BEGIN Supplied material
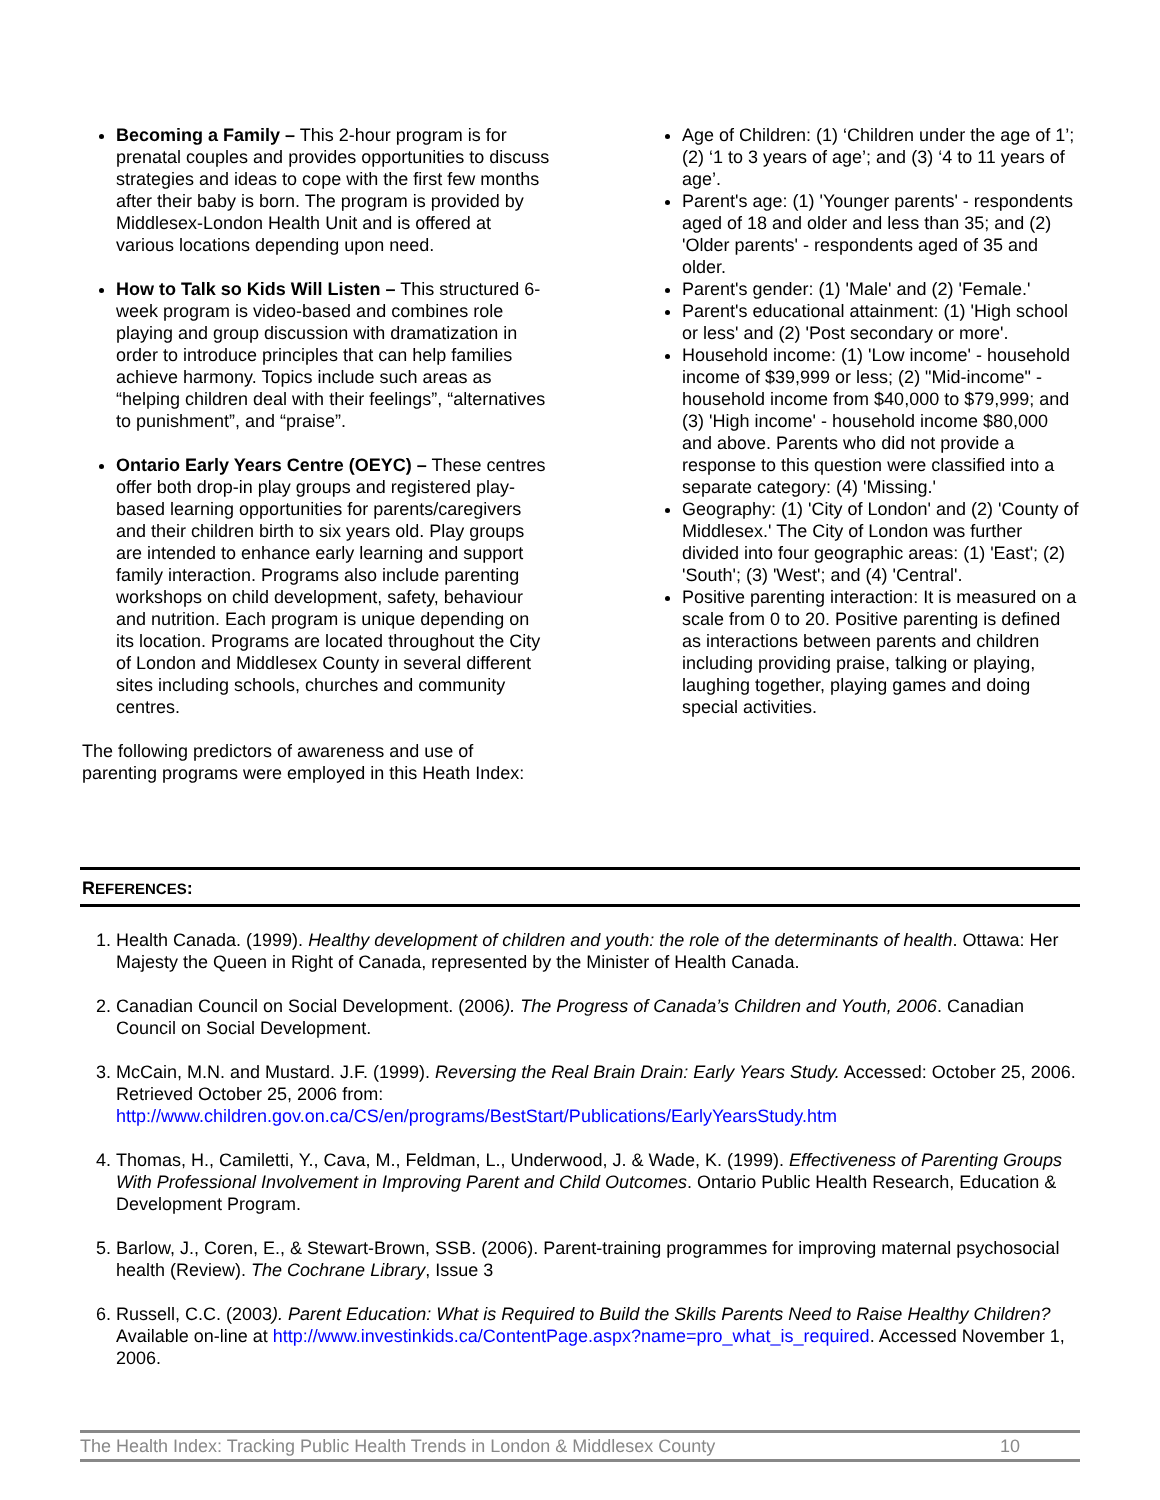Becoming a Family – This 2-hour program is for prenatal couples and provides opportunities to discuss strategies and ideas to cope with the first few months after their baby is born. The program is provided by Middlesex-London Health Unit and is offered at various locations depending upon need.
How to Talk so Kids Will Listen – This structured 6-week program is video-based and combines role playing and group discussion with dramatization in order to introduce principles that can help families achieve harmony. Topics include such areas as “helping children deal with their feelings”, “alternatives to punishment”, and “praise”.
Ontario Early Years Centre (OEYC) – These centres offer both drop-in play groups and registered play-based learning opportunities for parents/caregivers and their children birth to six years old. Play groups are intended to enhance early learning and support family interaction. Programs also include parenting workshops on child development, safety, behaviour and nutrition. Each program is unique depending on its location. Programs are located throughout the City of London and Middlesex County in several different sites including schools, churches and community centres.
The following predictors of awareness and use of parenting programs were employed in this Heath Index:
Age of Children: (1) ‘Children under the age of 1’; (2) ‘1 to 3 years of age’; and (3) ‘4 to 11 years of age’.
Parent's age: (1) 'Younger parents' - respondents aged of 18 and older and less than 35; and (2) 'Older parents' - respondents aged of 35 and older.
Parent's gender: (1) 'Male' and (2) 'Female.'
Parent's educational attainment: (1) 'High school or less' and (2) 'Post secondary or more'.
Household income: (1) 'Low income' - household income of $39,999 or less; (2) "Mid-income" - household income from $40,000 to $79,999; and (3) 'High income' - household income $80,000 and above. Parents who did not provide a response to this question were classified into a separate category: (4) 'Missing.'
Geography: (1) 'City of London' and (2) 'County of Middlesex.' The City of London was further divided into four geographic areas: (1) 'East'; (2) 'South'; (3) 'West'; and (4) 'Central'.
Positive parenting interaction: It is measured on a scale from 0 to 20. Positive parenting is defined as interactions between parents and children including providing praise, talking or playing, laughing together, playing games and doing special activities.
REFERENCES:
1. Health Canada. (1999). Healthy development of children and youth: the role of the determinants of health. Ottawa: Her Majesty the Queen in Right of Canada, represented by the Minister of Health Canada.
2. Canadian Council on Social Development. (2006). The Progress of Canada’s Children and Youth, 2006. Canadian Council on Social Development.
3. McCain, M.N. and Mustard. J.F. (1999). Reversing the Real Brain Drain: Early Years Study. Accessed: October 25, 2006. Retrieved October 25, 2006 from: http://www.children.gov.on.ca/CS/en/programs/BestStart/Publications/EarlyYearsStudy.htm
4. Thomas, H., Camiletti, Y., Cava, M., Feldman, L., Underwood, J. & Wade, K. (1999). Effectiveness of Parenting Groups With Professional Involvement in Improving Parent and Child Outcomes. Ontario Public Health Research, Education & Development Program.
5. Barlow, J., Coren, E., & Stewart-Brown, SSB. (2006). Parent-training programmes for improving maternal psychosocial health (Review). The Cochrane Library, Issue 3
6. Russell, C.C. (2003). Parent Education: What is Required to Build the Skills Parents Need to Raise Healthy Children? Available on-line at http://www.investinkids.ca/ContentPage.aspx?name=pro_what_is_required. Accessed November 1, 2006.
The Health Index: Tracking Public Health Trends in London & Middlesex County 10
END Supplied material
BEGIN Supplied material
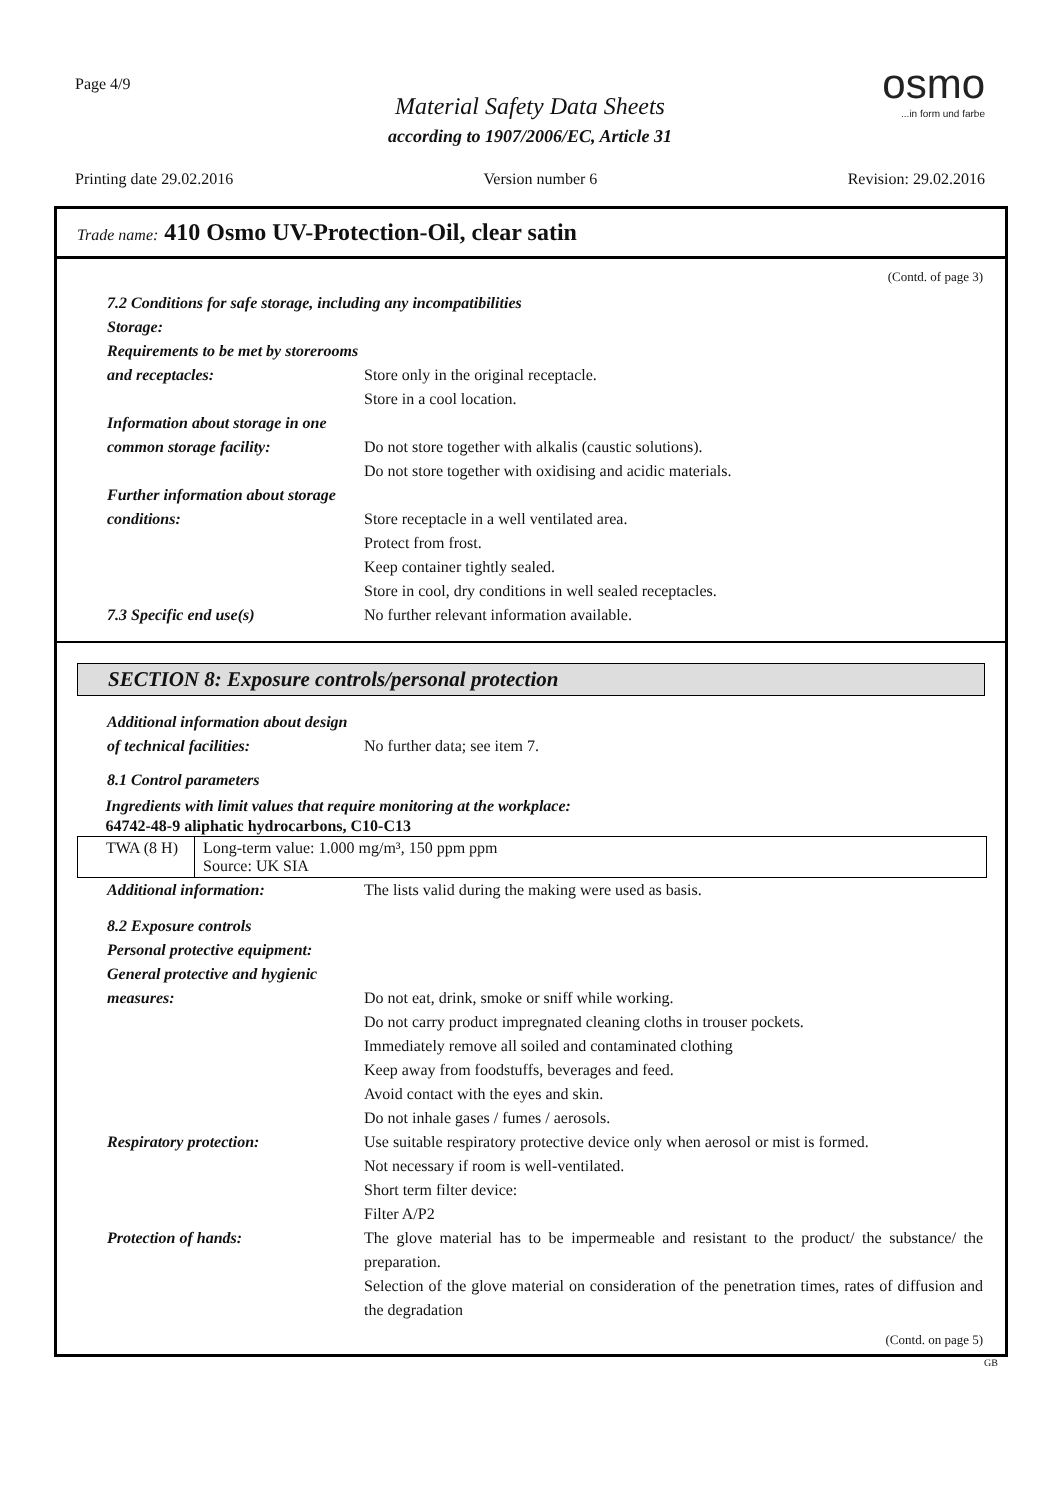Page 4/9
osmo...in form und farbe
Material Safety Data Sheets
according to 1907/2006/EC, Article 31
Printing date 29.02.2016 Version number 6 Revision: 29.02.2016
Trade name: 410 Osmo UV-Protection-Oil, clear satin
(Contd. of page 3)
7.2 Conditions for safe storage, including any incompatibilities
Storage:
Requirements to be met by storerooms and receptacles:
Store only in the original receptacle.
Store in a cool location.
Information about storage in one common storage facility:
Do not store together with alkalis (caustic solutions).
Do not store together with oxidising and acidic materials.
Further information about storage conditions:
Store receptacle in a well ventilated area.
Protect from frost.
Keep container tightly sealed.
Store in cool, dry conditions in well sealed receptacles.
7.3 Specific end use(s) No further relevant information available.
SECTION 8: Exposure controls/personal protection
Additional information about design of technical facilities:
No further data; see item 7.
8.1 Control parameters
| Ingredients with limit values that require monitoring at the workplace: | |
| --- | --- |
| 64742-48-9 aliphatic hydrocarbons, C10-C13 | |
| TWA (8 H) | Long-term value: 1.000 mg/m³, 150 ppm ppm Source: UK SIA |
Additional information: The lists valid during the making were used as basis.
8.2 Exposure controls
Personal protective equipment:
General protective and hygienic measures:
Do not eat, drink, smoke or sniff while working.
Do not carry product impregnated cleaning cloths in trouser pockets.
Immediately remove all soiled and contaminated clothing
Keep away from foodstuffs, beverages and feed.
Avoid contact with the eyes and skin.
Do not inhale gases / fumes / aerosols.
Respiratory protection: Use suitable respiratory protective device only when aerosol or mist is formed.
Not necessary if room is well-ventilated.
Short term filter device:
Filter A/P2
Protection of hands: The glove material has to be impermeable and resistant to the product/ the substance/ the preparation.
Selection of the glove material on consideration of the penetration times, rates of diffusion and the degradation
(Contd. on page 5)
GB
END Supplied material
## What you are asked to do
Your reply must consist solely of the count of lines in the listing above that hold the string "receptacles".

## Output of the exercise
2